• **Task directions**
Return the data exactly, without pictures.

Hardware design source data:
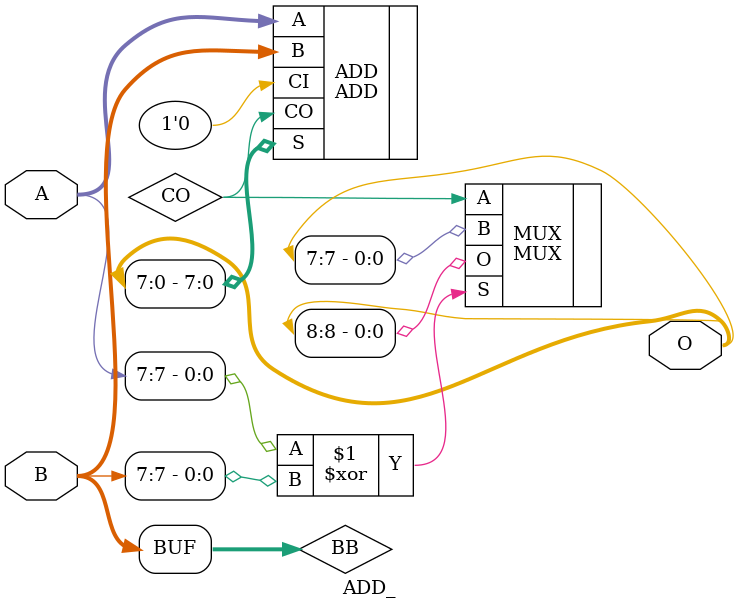
<source format=v>
`timescale 1ns / 1ps

module ADD_ #(parameter N = 8, M = N)( // N >= M
	input [N-1:0] A,
	input [M-1:0] B,
	output [N:0] O
    );
	 
	 wire [N-1:0] BB;
	 wire CO;
	 
	 generate
		if (N > M)
			assign BB = {{(N-M){B[M-1]}}, B};
		else
			assign BB = B;
	 endgenerate
	 
	 MUX #(.N(1)) MUX(
		.A(CO),
		.B(O[N-1]),
		.S(A[N-1]^B[M-1]),
		.O(O[N])
	);
		 
	 
	ADD #(.N(N)) ADD(
		.A(A),
		.B(BB),
		.CI(1'b0),
		.S(O[N-1:0]), 
		.CO(CO)
);

endmodule


</source>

• **Exercise result**
<source format=v>
`timescale 1ns / 1ps

module ADD_ #(parameter N = 8, M = N)( // N >= M
	input [N-1:0] A,
	input [M-1:0] B,
	output [N:0] O
    );
	 
	 wire [N-1:0] BB;
	 wire CO;
	 
	 generate
		if (N > M)
			assign BB = {{(N-M){B[M-1]}}, B};
		else
			assign BB = B;
	 endgenerate
	 
	 MUX #(.N(1)) MUX(
		.A(CO),
		.B(O[N-1]),
		.S(A[N-1]^B[M-1]),
		.O(O[N])
	);
		 
	 
	ADD #(.N(N)) ADD(
		.A(A),
		.B(BB),
		.CI(1'b0),
		.S(O[N-1:0]), 
		.CO(CO)
);

endmodule


</source>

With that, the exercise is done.